**** Passage shown

In comp.sys.ibm.pc.hardware.chips already5chosen@yahoo.com wrote in part:
> SRAM could shave off 15 ns in the case of DRAM page miss. Or
> 50-55ns in the case of page conflict, but those are very
> rare. In the supposedly most common case of DRAM page hit
> SRAM doesn't help at all.  Actually, you will have hard
> time finding commodity SRAMs that is as fast as now common
> DDR2-800 CL5 at page hit.

You are talking device response times, and I appreciate your
information.  However, I am interested in system response (software
performance), and my measurements are far less encouraging:

Latency    CPU@MHz mem.ctl RAM
  ns

  88       k8@2000 NForce3 DDR400
 144       P3@1000 laptop SO-PC133?
 148     2*P3@860  Serverworks ??
 178       P4@1800 i850   RDRAM
 184       K7@1667 SiS735 PC133
 185       P3@600  440BX  PC100
 217    2*Cel@500  440BX  PC90
 234       P2@350  440BX  PC100?
 288       P2@333  440BX  PC66

I do need to find & test some more modern systems, but I'm
underwhelmed by the slowness of latency improvement.  CPU has
increased min 4x, latency response at best 2.5x .  Run this
pgm from L2 (small set) and it comes back around 10 ns.

********

§ **List of tasks**:
A. According to the post on memory latency, by how much at best has latency response improved while CPU speed rose at least fourfold?
B. Extend the forum post on memory latency past its final sentence.

**** Record excerpts

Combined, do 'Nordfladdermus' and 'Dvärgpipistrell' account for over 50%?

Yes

********
**** Record excerpts

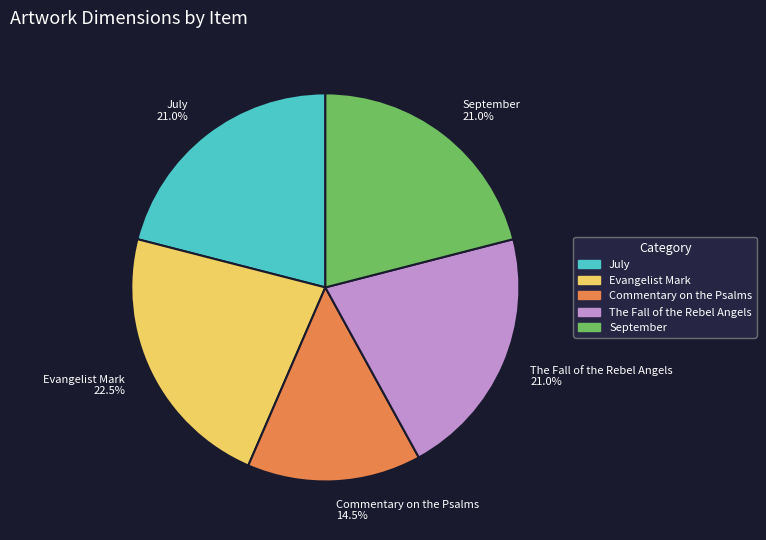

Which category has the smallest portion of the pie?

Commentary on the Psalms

********

§ **Solved tasks**:
A. At best 2.5x.

B.
compile: $  gcc -O2 lat10m.c
run:     $  time ./a.out    [multiply user time by 100 to give ns]

/*  lat10m.c - Measure latency of 10 million fresh memory reads
  (C) Copyright 2005 Robert Redelmeier - GPL v2.0 licence granted  */
int  p[ 1<<21 ] ;
main (void) {
int i, j ;
for ( i=0   ; i < 1<<21   ; i++ )  p[i] = 0x1FFFFF & (i-5000) ;
for ( j=i=0 ; i < 9600000 ; i++ )     j = p[j] ;
return  j ; }


-- Robert

Ken Hagan wrote:
> On Fri, 07 Dec 2007 22:51:06 -0000, daytripper 
> <day_trippr@REMOVEyahoo.com> wrote:
> 
>> So, in short, you don't think the biggest problem confronting 
>> processor design and performance isn't important because "it's hard"...
>>
>> /daytripper (well, that's one way to go, I guess ;-)
> 
> I dunno if its a fair summary of Robert's position, but it is a fair
> piece of strategy. It is silly to try to solve an impossible problem.
> It is almost as silly to try to solve an almost impossible problem.


How about
    It's not important because it is not cost-effective?

-- 
A language that doesn't affect the way
you think about programming is
not worth knowing.
           Alan Perlis

On Dec 8, 9:18 am, Robert Redelmeier <red...@ev1.net.invalid> wrote:
> In comp.sys.ibm.pc.hardware.chips Robert Myers <rbmyers...@gmail.com> wrote in part:
>
> > For latency, there is nowhere left to go in terms of
> > completely unpredictable reads from memory (or disk).
>
> Sure there is -- SRAM and other designs which take more xtors
> per cell.  With the continually decreasing marginal cost
> of xtors and a shortage of useful things to do with them,
> I expect this transition to happen at some point.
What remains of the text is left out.